Class VI: +ssRNA, retroviruses

Despite the fact that the retroviral genome is composed of +ssRNA, it is not used as mRNA. Instead, the virus uses its reverse transcriptase to synthesise a piece of ssDNA complementary to the viral genome. The reverse transcriptase also possesses ribonuclease activity, which is used to degrade the RNA strand of the RNA-DNA hybrid. Lastly, the reverse transcriptase is used as a DNA polymerase to make a complementary copy to the ssDNA, yielding a dsDNA molecule. This allows the virus to insert its genome, in a dsDNA form, into the host chromosome, forming a provirus. Unlike a prophage, a provirus can remain latent indefinitely or cause the expression of viral genes, leading to the production of new viruses. Excision of the provirus does not occur for gene expression.

Methods of inactivating viruses

Viruses can be inactivated using physical, chemical, and biological methods, depending on the setting (clinical, laboratory, or environmental).

Physical methods include heat, radiation, and filtration. Moist heat (for example autoclaving) is highly effective because it denatures viral proteins and damages nucleic acids, while dry heat is less efficient but still useful for heat‑stable materials. Ultraviolet (UV) radiation inactivates viruses by causing nucleic acid damage that prevents replication, although it has limited penetration. Filtration can remove viruses from fluids when appropriately small pore sizes are used.

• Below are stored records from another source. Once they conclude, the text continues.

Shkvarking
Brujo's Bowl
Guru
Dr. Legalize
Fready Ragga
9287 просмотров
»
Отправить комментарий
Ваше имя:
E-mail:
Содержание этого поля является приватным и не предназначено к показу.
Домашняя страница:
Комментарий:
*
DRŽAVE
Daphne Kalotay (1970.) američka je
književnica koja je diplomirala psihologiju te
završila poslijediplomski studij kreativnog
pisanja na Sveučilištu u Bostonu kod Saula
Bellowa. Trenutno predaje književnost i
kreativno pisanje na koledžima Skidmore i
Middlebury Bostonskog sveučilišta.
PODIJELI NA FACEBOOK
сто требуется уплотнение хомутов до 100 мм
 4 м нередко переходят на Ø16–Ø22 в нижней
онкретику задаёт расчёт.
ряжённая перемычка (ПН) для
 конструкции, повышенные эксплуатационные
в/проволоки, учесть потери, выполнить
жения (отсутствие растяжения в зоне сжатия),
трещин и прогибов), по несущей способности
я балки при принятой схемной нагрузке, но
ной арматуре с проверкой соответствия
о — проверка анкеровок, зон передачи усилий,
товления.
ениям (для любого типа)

Chemical methods involve disinfectants and antiseptics. Alcohols, chlorine compounds, iodine, hydrogen peroxide, and quaternary ammonium compounds disrupt viral envelopes and denature proteins, making them particularly effective against enveloped viruses. Non‑enveloped viruses are generally more resistant and require stronger agents.

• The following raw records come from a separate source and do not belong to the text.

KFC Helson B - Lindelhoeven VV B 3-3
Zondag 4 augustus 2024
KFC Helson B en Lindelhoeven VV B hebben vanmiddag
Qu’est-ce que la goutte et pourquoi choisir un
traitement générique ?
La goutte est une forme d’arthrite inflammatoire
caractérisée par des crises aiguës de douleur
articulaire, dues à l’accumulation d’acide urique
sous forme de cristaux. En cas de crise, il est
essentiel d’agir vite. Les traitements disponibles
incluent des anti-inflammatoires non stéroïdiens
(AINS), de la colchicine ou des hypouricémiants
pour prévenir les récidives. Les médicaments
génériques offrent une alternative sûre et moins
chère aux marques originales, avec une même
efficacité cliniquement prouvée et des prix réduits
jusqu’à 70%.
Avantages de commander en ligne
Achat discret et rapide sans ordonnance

Biological and pharmaceutical methods include antiviral drugs and immune responses, which inhibit viral replication rather than directly destroying viral particles.

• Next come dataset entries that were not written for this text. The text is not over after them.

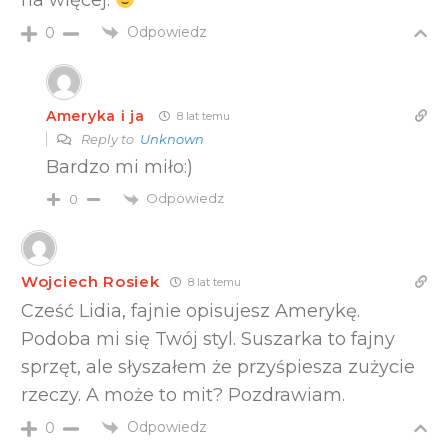
Odpowiedz
0
Ameryka i ja
8 lat temu
Reply to
Unknown
Bardzo mi miło:)
Odpowiedz
0
Wojciech Rosiek
8 lat temu
Cześć Lidia, fajnie opisujesz Amerykę.
Podoba mi się Twój styl. Suszarka to fajny
sprzęt, ale słyszałem że przyśpiesza zużycie
rzeczy. A może to mit? Pozdrawiam.
Odpowiedz
0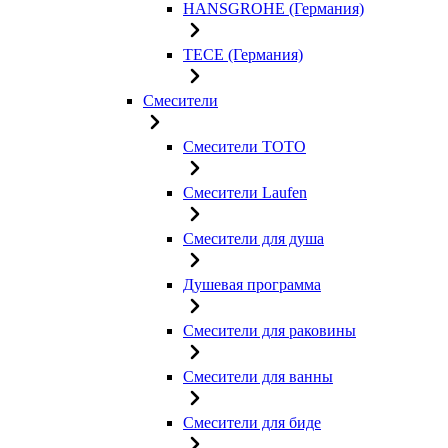
HANSGROHE (Германия)
TECE (Германия)
Смесители
Смесители TOTO
Смесители Laufen
Смесители для душа
Душевая программа
Смесители для раковины
Смесители для ванны
Смесители для биде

Other infectious agents including prions and viroids

Viroids

Viroids are small, circular ssRNA molecules that lack protein. These infectious molecules are associated with a number of plant diseases. Since ssRNA is highly susceptible to enzymatic degradation, the viroid RNA has extensive complementary base pairing, causing the viroid to take on a hairpin configuration that is resistant to enzymes. For replication viroids rely on a plant RNA polymerase with RNA replicase activity.

Prions

Prions are infectious agents that completely lack nucleic acid of any kind, being made entirely of protein. They are associated with a variety of diseases, primarily in animals, although a prion has been found that infects yeast. The prion protein is found in the neurons of healthy animals (PrPC or Prion Protein Cellular), with a particular secondary structure. The pathogenic form (PrPSC or Prion Protein Scrapie) has a different secondary structure and is capable of converting the PrPC into the pathogenic form. Accumulation of the pathogenic form causes destruction of brain and nervous tissue, leading to disease symptoms such as memory loss, lack of coordination, and eventually death.

Case study

A 6-year-old Holstein–Friesian dairy cow, part of a herd in southern England, presented to a rural veterinary practice with progressive behavioural changes, including nervousness, hypersensitivity to stimuli, and altered gait. Over several weeks, the cow developed ataxia, tremors, and difficulty rising, suggestive of a neurological disorder. Given the age, breed, and region, bovine spongiform encephalopathy (BSE) was considered a key differential, and the animal was humanely euthanised with post-mortem testing confirming the diagnosis.

Bovine spongiform encephalopathy is a fatal prion disease characterised by the accumulation of misfolded prion protein in the central nervous system, leading to spongiform degeneration of brain tissue. It most commonly affected adult dairy cattle, particularly Holstein–Friesians, during outbreaks in the United Kingdom, where contaminated meat-and-bone meal was historically used in feed. There is no treatment for BSE, and management relies on strict surveillance, feed bans, and biosecurity measures to prevent transmission and protect both animal and public health.